Friday, June 6, 2014

The NSA's Illegality Is Not Excused by Results

The Snowden revelations told us that our leaders have been lying to us while breaking the law.  Their justification is that they are doing it to protect us.  But are they?

The Stasi comparison I hear frequently is overblown, but there are some parallels.  The Stasi relied on an elaborate network of informants; one of the main points was to put doubt into the minds of every citizen as to whom she could trust.  The NSA relies on electronic data gathering, and wants you to trust Verizon, Google, et al so as to make its job easier.  The Stasi's goal was the perpetuation of a dictatorial state.  The NSA serves an elected President.  The Stasi was brutally efficient; the NSA is comparatively feckless (more on this later).  However, both the Stasi and the NSA are large bureaucracies with their own organizational imperatives.  They both had rogue agents.  Both lied constantly and out of habit to their own people in pursuit of what they considered a higher goal than truth or freedom or rule of law.  The Stasi is, I think, more a useful example of what the NSA might become than an accurate description of what it is.  It doesn't hurt to keep it in mind when we talk about this subject.
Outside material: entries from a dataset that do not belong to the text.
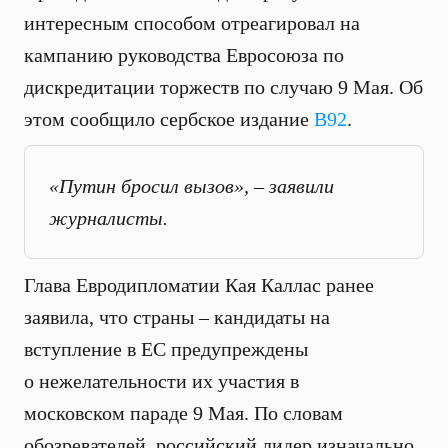
интересным способом отреагировал на
кампанию руководства Евросоюза по
дискредитации торжеств по случаю 9 Мая. Об
этом сообщило сербское издание
B92
.
«Путин бросил вызов», – заявили
журналисты.
Глава Евродипломатии Кая Каллас ранее
заявила, что страны – кандидаты на
вступление в ЕС предупреждены
о нежелательности их участия в
московском параде 9 Мая. По словам
обозревателей, российский лидер изначально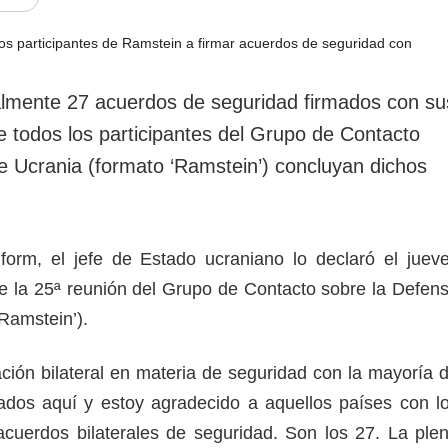
rotección de datos
ersonales
almente 27 acuerdos de seguridad firmados con su
e todos los participantes del Grupo de Contacto
e Ucrania (formato ‘Ramstein’) concluyan dichos
form, el jefe de Estado ucraniano lo declaró el juev
de la 25ª reunión del Grupo de Contacto sobre la Defen
‘Ramstein’).
ión bilateral en materia de seguridad con la mayoría 
ados aquí y estoy agradecido a aquellos países con l
cuerdos bilaterales de seguridad. Son los 27. La ple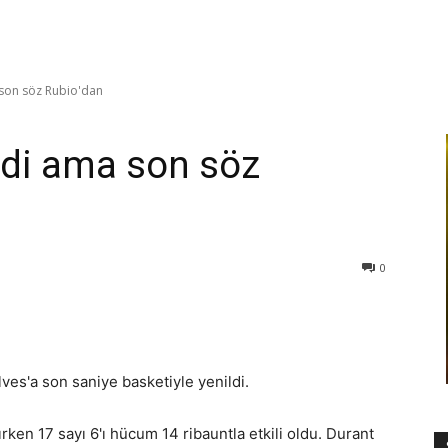
son söz Rubio'dan
rdi ama son söz
0
s'a son saniye basketiyle yenildi.
rken 17 sayı 6'ı hücum 14 ribauntla etkili oldu. Durant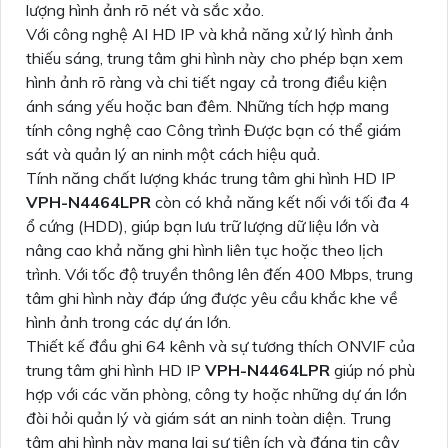
lượng hình ảnh rõ nét và sắc xảo.
Với công nghệ AI HD IP và khả năng xử lý hình ảnh
thiếu sáng, trung tâm ghi hình này cho phép bạn xem
hình ảnh rõ ràng và chi tiết ngay cả trong điều kiện
ánh sáng yếu hoặc ban đêm. Những tích hợp mang
tính công nghệ cao Công trình Được bạn có thể giám
sát và quản lý an ninh một cách hiệu quả.
Tính năng chất lượng khác trung tâm ghi hình HD IP
VPH-N4464LPR
còn có khả năng kết nối với tối đa 4
ổ cứng (HDD), giúp bạn lưu trữ lượng dữ liệu lớn và
nâng cao khả năng ghi hình liên tục hoặc theo lịch
trình. Với tốc độ truyền thông lên đến 400 Mbps, trung
tâm ghi hình này đáp ứng được yêu cầu khắc khe về
hình ảnh trong các dự án lớn.
Thiết kế đầu ghi 64 kênh và sự tương thích ONVIF của
trung tâm ghi hình HD IP
VPH-N4464LPR
giúp nó phù
hợp với các văn phòng, công ty hoặc những dự án lớn
đòi hỏi quản lý và giám sát an ninh toàn diện. Trung
tâm ghi hình này mang lại sự tiện ích và đáng tin cậy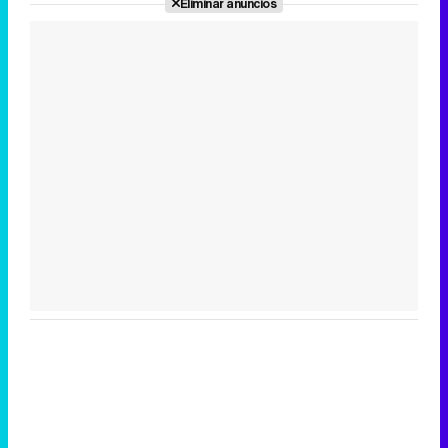
Eliminar anuncios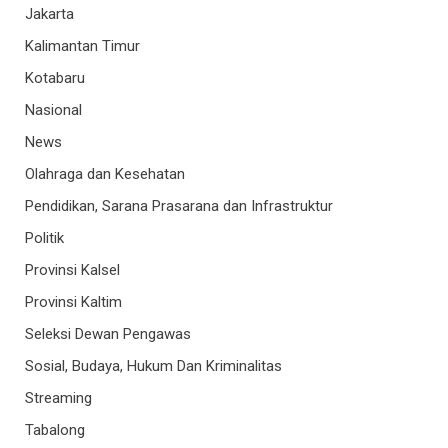
Jakarta
Kalimantan Timur
Kotabaru
Nasional
News
Olahraga dan Kesehatan
Pendidikan, Sarana Prasarana dan Infrastruktur
Politik
Provinsi Kalsel
Provinsi Kaltim
Seleksi Dewan Pengawas
Sosial, Budaya, Hukum Dan Kriminalitas
Streaming
Tabalong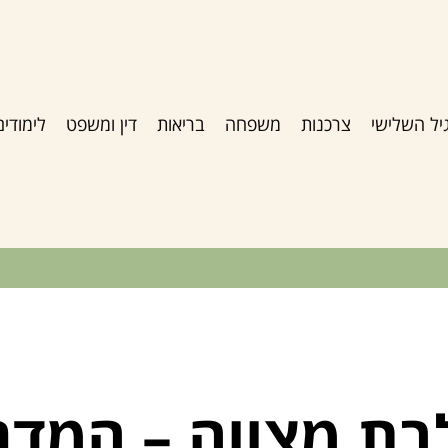
יל השלישי
צרכנות
משפחה
בריאות
דין ומשפט
לימודים
בת מצווה – המדר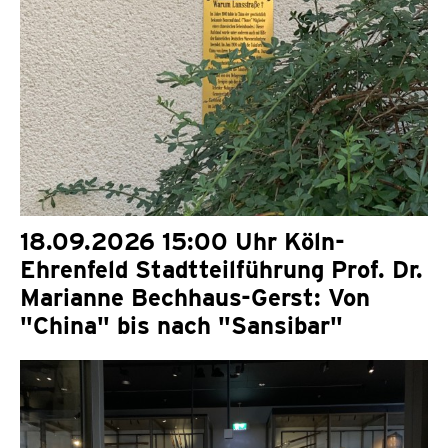
18.09.2026 15:00 Uhr Köln-
Ehrenfeld Stadtteilführung Prof. Dr.
Marianne Bechhaus-Gerst: Von
"China" bis nach "Sansibar"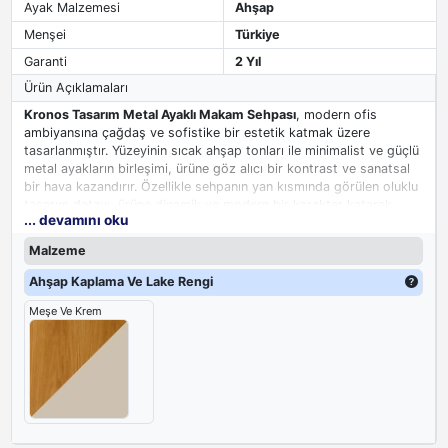
Ayak Malzemesi
Ahşap
Menşei
Türkiye
Garanti
2 Yıl
Ürün Açıklamaları
Kronos Tasarım Metal Ayaklı Makam Sehpası
, modern ofis
ambiyansına çağdaş ve sofistike bir estetik katmak üzere
tasarlanmıştır. Yüzeyinin sıcak ahşap tonları ile minimalist ve güçlü
metal ayakların birleşimi, ürüne göz alıcı bir kontrast ve sanatsal
bir hava kazandırır. Özellikle sehpanın yan kısmında görülen oluklu
tasarım detayı, ürüne dinamik ve modern bir karakter katarak
... devamını oku
ofisinizin estetik algısını güçlendirir.
Malzeme
Bu
makam odası mobilyası
, iç içe geçebilen yapısıyla mekana hem
hareketlilik hem de düzen katarken, ofisinizin genel atmosferini
Ahşap Kaplama Ve Lake Rengi
yükselterek profesyonel imajınızı tamamlar ve ziyaretçileriniz
Meşe Ve Krem
üzerinde güçlü bir izlenim bırakır.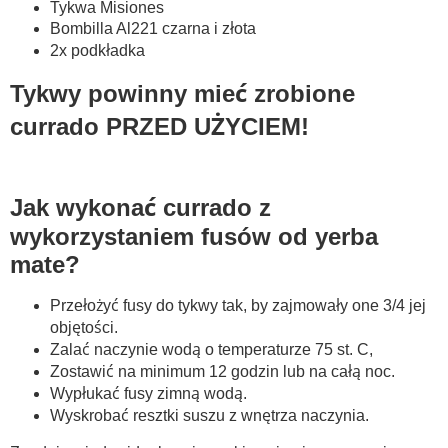
Tykwa Misiones
Bombilla Al221 czarna i złota
2x podkładka
Tykwy powinny mieć zrobione
currado PRZED UŻYCIEM!
Jak wykonać currado z
wykorzystaniem fusów od yerba
mate?
Przełożyć fusy do tykwy tak, by zajmowały one 3/4 jej
objętości.
Zalać naczynie wodą o temperaturze 75 st. C,
Zostawić na minimum 12 godzin lub na całą noc.
Wypłukać fusy zimną wodą.
Wyskrobać resztki suszu z wnętrza naczynia.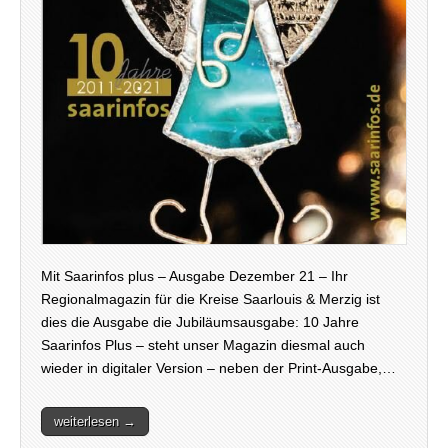
Mit Saarinfos plus – Ausgabe Dezember 21 – Ihr
Regionalmagazin für die Kreise Saarlouis & Merzig ist
dies die Ausgabe die Jubiläumsausgabe: 10 Jahre
Saarinfos Plus – steht unser Magazin diesmal auch
wieder in digitaler Version – neben der Print-Ausgabe,…
weiterlesen →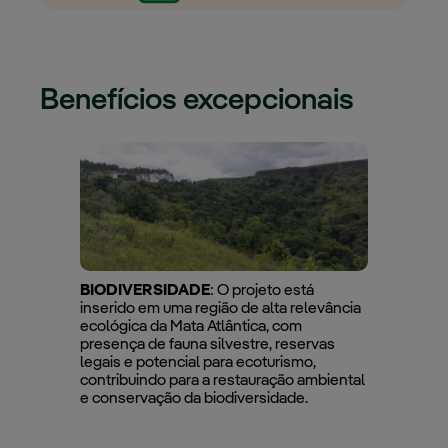
Benefícios excepcionais
BIODIVERSIDADE
: O projeto está
inserido em uma região de alta relevância
ecológica da Mata Atlântica, com
presença de fauna silvestre, reservas
legais e potencial para ecoturismo,
contribuindo para a restauração ambiental
e conservação da biodiversidade.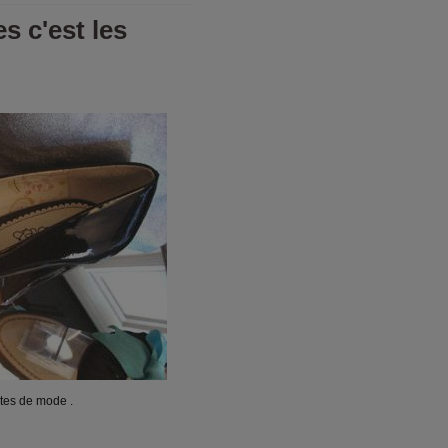
s c'est les
ites de mode .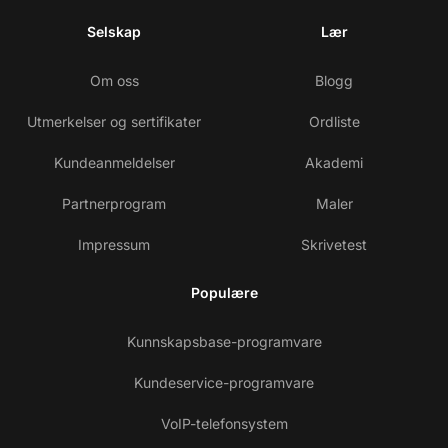
Selskap
Lær
Om oss
Blogg
Utmerkelser og sertifikater
Ordliste
Kundeanmeldelser
Akademi
Partnerprogram
Maler
Impressum
Skrivetest
Populære
Kunnskapsbase-programvare
Kundeservice-programvare
VoIP-telefonsystem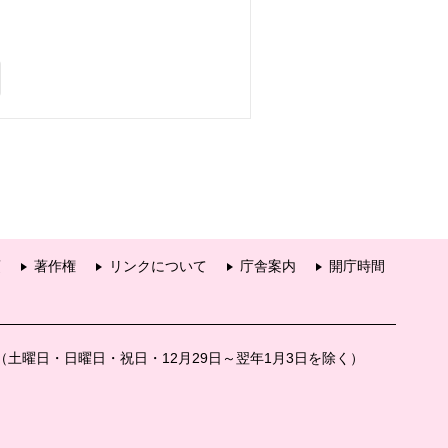
項
著作権
リンクについて
庁舎案内
開庁時間
分（土曜日・日曜日・祝日・12月29日～翌年1月3日を除く）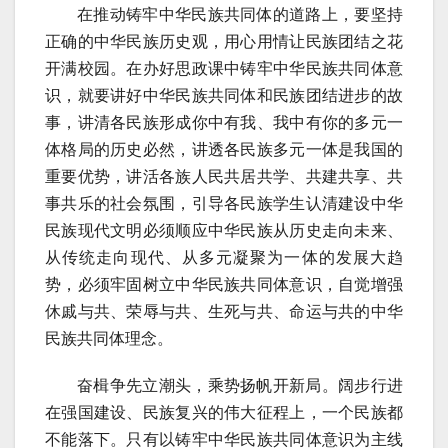
在推动铸牢中华民族共同体的道路上，要坚持
正确的中华民族历史观，用心用情让民族团结之花
开满校园。在办好思政课中铸牢中华民族共同体意
识，就要讲好中华民族共同体和民族团结进步的故
事，讲清各民族形成你中有我、我中有你的多元一
体格局的历史必然，讲透各民族多元一体是我国的
重要优势，讲活各族人民共居共学、共建共享、共
事共乐的社会氛围，引导各民族学生认清建设中华
民族现代文明必须顺应中华民族从历史走向未来、
从传统走向现代、从多元凝聚为一体的发展大趋
势，必须牢固树立中华民族共同体意识，自觉增强
休戚与共、荣辱与共、生死与共、命运与共的中华
民族共同体理念。
奋楫争先立潮头，乘势扬帆开新局。阔步行进
在强国建设、民族复兴的伟大征程上，一个民族都
不能落下。只有以铸牢中华民族共同体意识为主线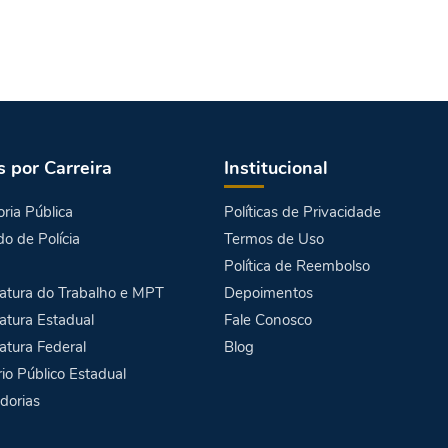
s por Carreira
Institucional
ria Pública
Políticas de Privacidade
o de Polícia
Termos de Uso
Política de Reembolso
atura do Trabalho e MPT
Depoimentos
atura Estadual
Fale Conosco
atura Federal
Blog
rio Público Estadual
dorias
What bothers me the most, and I'm surprised so few others mention this, is how poorly the US security apparatus performed with all these tools when it counted.  Let's talk about the Boston Marathon bombing.  It is the only real terrorist plot undertaken since the programs in question were in operation and the NSA, FBI, CIA, etc. missed it completely, despite being informed twice by Russia that Tamerlan Tsarnaev was in communication with jihadis.  We now know that the NSA had access to metadata on every web query and every phone call made by the plotters, who bought pressure cookers, remote control devices, and fireworks, and used bomb-making instructions from the al-Qaeda online publication Inspire.  Stopping events like the Boston Marathon bombing is the main (for many, the sole) justification for the heavy hand of NSA/FBI in the US, and they were seemingly oblivious to the plot.  Subsequent events have not inspired confidence either:  the family was allowed to leave and the father alleged repeated FBI interviews with Tamerlan; and an important witness (Todashev) was killed by the FBI under highly suspicious circumstances.  (The agent who did the killing has been receiving disability payments of over $50k a year after a brief, troubled stint--including pleading the Fifth during a corruption trial--on the Oakland Police Department.  Fills you with confidence in the FBI, doesn't it?)  So, fellow citizens, even if the capabilities the NSA has are reasonable, are our security agencies capable of using them properly?  Have they shown themselves to be honest and competent guardians of the public safety, or have they lied, chiseled, killed, and blundered while terrorists went about their business right under their noses?

Which brings us to Snowden.  He's given us a priceless opportunity to reexamine the pact we made with our government when it comes to security.  The lying phase is over:  we know they've been denying the truth for years, hoodwinking Congress, the public, and judges.  The judges at least get it:  ruling after ruling has slapped down the government's case.  Congress is angry, but won't act unless the public is on their side.  The public has been conditioned to fear terrorists, and been fed a steady diet of phony terror plot "stings" to keep them fat and happy.  The Boston bombing does not seem to have led us to draw the obvious conclusions about the honesty and competence* of the NSA/FBI/CIA/etc.  Obama, the Constitutional law professor who is theoretically in charge, presided over this colossal fuckup but doesn't appear in the least perturbed about what it means.  It's up to us, and we don't seem to be up to facing reality either.

*  Lest I get a lecture about not tarring the entire staff of the security agencies because of the failings of a few, remember that those few were at the top (e.g. Clapper) and at the scene when the bad shit went down (McFarlane).  Living in the DC area, I know/knew many FBI and intelligence agency personnel.  They're nice people on a personal level.  But the really nice soccer dad was a high-ranking agent at Waco, and we all know what happened there.  The point is that we can have an agency staffed with smart, dedicated people who believe they're doing the best they can to safeguard the US but who are collectively virtually useless--sometimes worse than useless--because there's bad leadership, no oversight, no honesty, no regard for the rule of law, and no consequences for failure.